- Born: 1975 (age 50–51)
- Known for: MacArthur Fellowship

Academic background
- Alma mater: Harvard University University of California, Santa Cruz

Academic work
- Discipline: Marine science

= Stacy Jupiter =

Marine scientist

Stacy Jupiter is a marine scientist who won the MacArthur Fellowship in 2019. According to Newsday, she was the only "overseas" fellow recognized in 2019. Her research focuses primarily on working with the practices of local communities to develop effective strategies that conserve and protect the coastal systems. She performs her work primarily in Melanesia, a Pacific region including Fiji, Solomon Islands, and Papua New Guinea.

==Education==
Jupiter attended Harvard University and received a bachelor's degree in Biology in 1997. In 2006 Jupiter received a PhD focused on the connections between land usage and downstream impacts from the University of California, Santa Cruz.

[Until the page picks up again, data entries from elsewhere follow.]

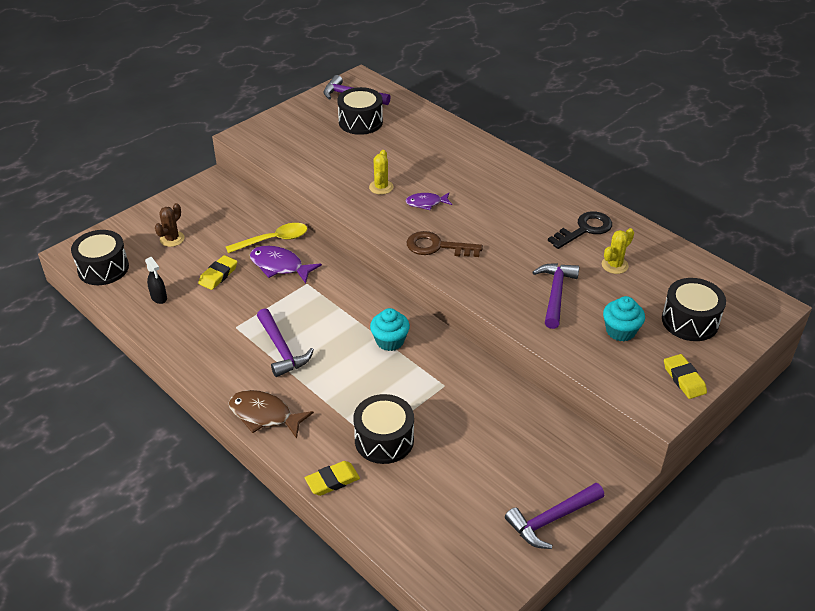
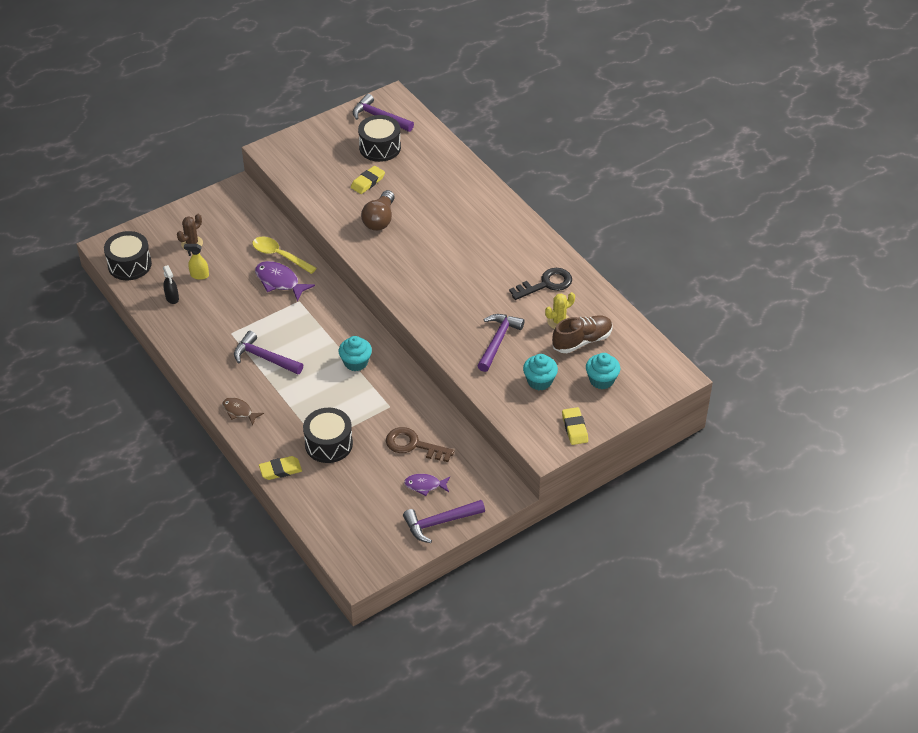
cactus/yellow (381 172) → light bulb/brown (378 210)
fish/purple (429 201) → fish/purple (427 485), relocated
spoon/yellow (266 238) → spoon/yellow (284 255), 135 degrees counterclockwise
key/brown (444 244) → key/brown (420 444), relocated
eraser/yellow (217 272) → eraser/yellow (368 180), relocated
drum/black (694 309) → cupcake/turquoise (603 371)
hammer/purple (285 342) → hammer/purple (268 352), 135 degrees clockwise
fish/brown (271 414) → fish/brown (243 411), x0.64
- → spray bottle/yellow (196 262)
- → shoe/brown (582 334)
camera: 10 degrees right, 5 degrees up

==Early life and education==
Jupiter enjoyed nature from a young age. As an undergraduate, Jupiter volunteered in Australia working with the University of Sydney and the University of New South Wales. Jupiter volunteered with the Peace Corps after college in Gabon, central Africa. This experience allowed her to gain exposure to pollution of the downstream systems and inspired her to attend graduate school. During graduate school, Jupiter attended a lecture by Peter Walsh who had previously worked with the Wildlife Conservation Society (WCS).

==Career ==
The Wildlife Conservation Society appealed to Jupiter, and she later began to work for the organization beginning as an Associate Conservation Scientist, then the Fiji Country Program Director, and as Melanesia Regional Director since 2014.

=== Research ===
In 2009, Jupiter began to realize how harmful flooding could be as she witnessed water destroying houses and roads on the island of Fiji. After some preliminary research, Jupiter realized that large floods spread many waterborne diseases. This discovery led Jupiter to ask herself if members of local communities would strive to do something if they realized their well-being was at risk. Environmental advocacy became Jupiter's mission.

Jupiter works primarily in Melanesia, an area containing much biodiversity. According to Jupiter, many people in the Pacific do not separate themselves from nature as Westerners tend to do, so she's looking for ways to conserve the environment.

Although Jupiter is experienced in marine science, she knew little about the culture of Fiji upon first arriving. Jupiter strives to work alongside fishermen and villagers to learn from them firsthand and collect scientific research from her observations. Many Melanesian communities use a method called tabu (a periodic closure to fishing) to manage coral reef natural resources. Working alongside villagers and observing processes such as tabu, Jupiter attempts to help local communities decide when, where, and how long to close off the areas of the reef. With this research, Jupiter believes the sustainability of thousands of tabu areas across the southwestern Pacific could be improved. Her research also links both the land and sea by considering the effects industries such as logging and mining have on coral reefs. With the help of other collaborators, Jupiter has shown how the rise of logging and mining not only have negative effects on the water quality of coral reefs, but they also increase the risk of transmitting waterborne diseases like typhoid.

==Science communication ==
Jupiter develops content for comic books to reach the public with scientific information. One comic book is about a goby fish who travels throughout the river and come into contact with challenges related to environmental concerns caused by human influence. She also developed puppet shows for children using these stories.

Jupiter also participated in a flash mob of 125 people dancing to a version of “Stayin’ Alive”. This flash mob which was then posted to YouTube was meant to draw the attention of the government to enact a particular set of regulations.

== Awards and recognition ==
In 2019 Jupiter was recognized by the MacArthur Foundation for her efforts to save lives and coral reefs by building on already existing research and considering new ways to manage natural resources. The MacArthur fellowships are awarded yearly by the John D. and Catherine T. MacArthur Foundation for “extraordinary originality and dedication”. This award also comes with an award of $625,000 over five years, and Jupiter was one of 26 selected fellows.